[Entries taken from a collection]
━━━
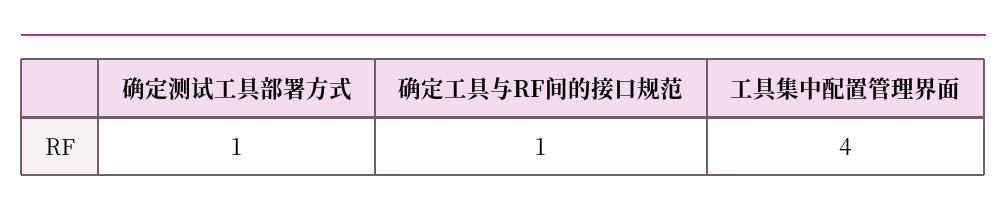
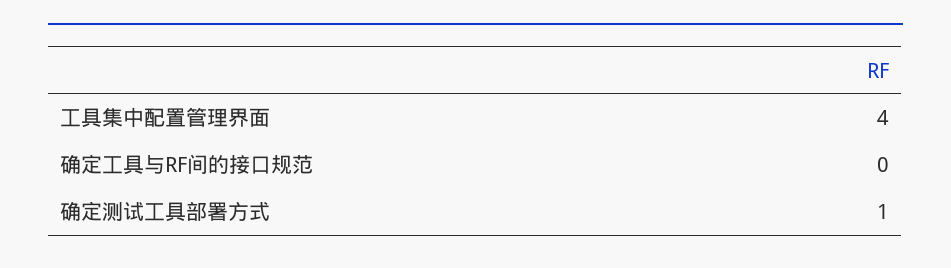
  {
    "确定测试工具部署方式": 1,
-   "确定工具与RF间的接口规范": 1,
+   "确定工具与RF间的接口规范": 0,
    "工具集中配置管理界面": 4
  }

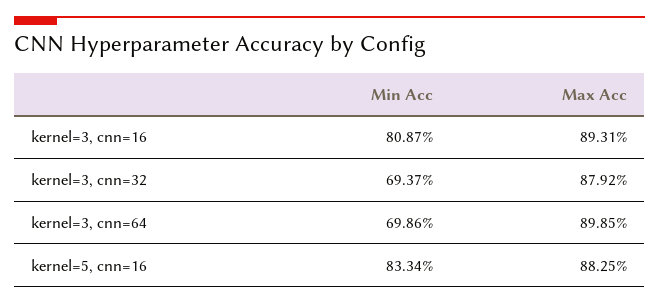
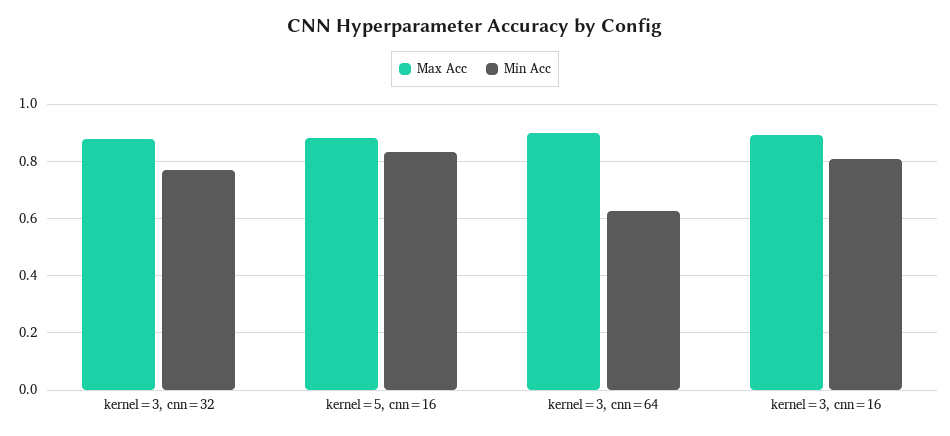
  {
    "Min Acc": {
      "kernel=3, cnn=16": 0.8087,
-     "kernel=3, cnn=32": 0.6937,
+     "kernel=3, cnn=32": 0.775,
-     "kernel=3, cnn=64": 0.6986,
+     "kernel=3, cnn=64": 0.625,
      "kernel=5, cnn=16": 0.8334
    },
    "Max Acc": {
      "kernel=3, cnn=16": 0.8931,
      "kernel=3, cnn=32": 0.8792,
      "kernel=3, cnn=64": 0.8985,
      "kernel=5, cnn=16": 0.8825
    }
  }

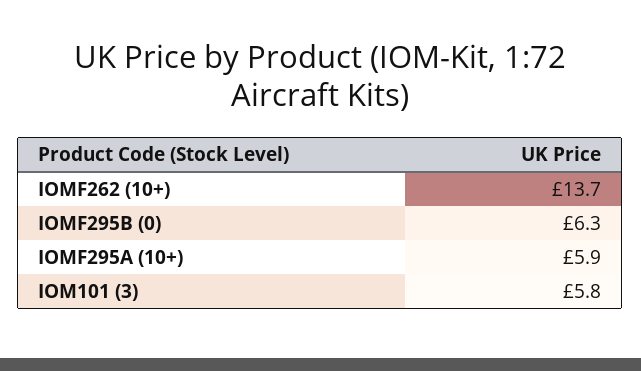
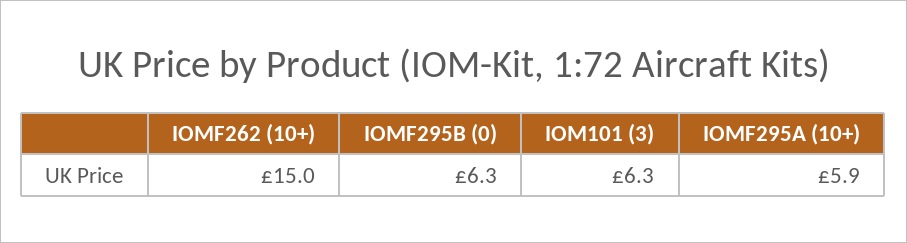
  {
-   "IOMF262 (10+)": 13.7,
+   "IOMF262 (10+)": 15,
    "IOMF295B (0)": 6.3,
    "IOMF295A (10+)": 5.9,
-   "IOM101 (3)": 5.8
+   "IOM101 (3)": 6.3
  }

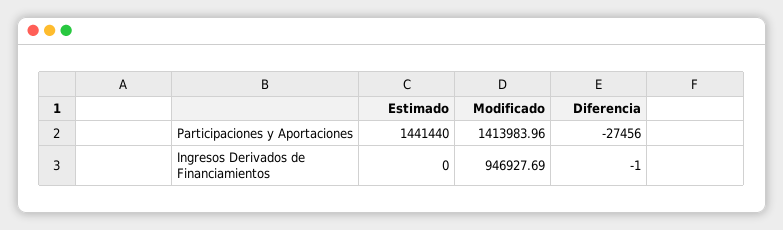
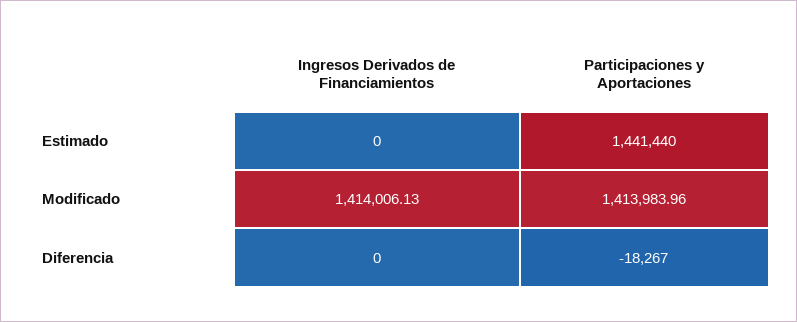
  {
    "Estimado": {
      "Participaciones y Aportaciones": 1441440,
      "Ingresos Derivados de Financiamientos": 0
    },
    "Modificado": {
      "Participaciones y Aportaciones": 1413983.96,
-     "Ingresos Derivados de Financiamientos": 946927.69
+     "Ingresos Derivados de Financiamientos": 1414006.13
    },
    "Diferencia": {
-     "Participaciones y Aportaciones": -27456,
+     "Participaciones y Aportaciones": -18267,
-     "Ingresos Derivados de Financiamientos": -1
+     "Ingresos Derivados de Financiamientos": 0
    }
  }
━━━
### [What is expected]
Please repeat all of the data exactly, excluding images.

### [Task solution]
  {
    "确定测试工具部署方式": 1,
-   "确定工具与RF间的接口规范": 1,
+   "确定工具与RF间的接口规范": 0,
    "工具集中配置管理界面": 4
  }

  {
    "Min Acc": {
      "kernel=3, cnn=16": 0.8087,
-     "kernel=3, cnn=32": 0.6937,
+     "kernel=3, cnn=32": 0.775,
-     "kernel=3, cnn=64": 0.6986,
+     "kernel=3, cnn=64": 0.625,
      "kernel=5, cnn=16": 0.8334
    },
    "Max Acc": {
      "kernel=3, cnn=16": 0.8931,
      "kernel=3, cnn=32": 0.8792,
      "kernel=3, cnn=64": 0.8985,
      "kernel=5, cnn=16": 0.8825
    }
  }

  {
-   "IOMF262 (10+)": 13.7,
+   "IOMF262 (10+)": 15,
    "IOMF295B (0)": 6.3,
    "IOMF295A (10+)": 5.9,
-   "IOM101 (3)": 5.8
+   "IOM101 (3)": 6.3
  }

  {
    "Estimado": {
      "Participaciones y Aportaciones": 1441440,
      "Ingresos Derivados de Financiamientos": 0
    },
    "Modificado": {
      "Participaciones y Aportaciones": 1413983.96,
-     "Ingresos Derivados de Financiamientos": 946927.69
+     "Ingresos Derivados de Financiamientos": 1414006.13
    },
    "Diferencia": {
-     "Participaciones y Aportaciones": -27456,
+     "Participaciones y Aportaciones": -18267,
-     "Ingresos Derivados de Financiamientos": -1
+     "Ingresos Derivados de Financiamientos": 0
    }
  }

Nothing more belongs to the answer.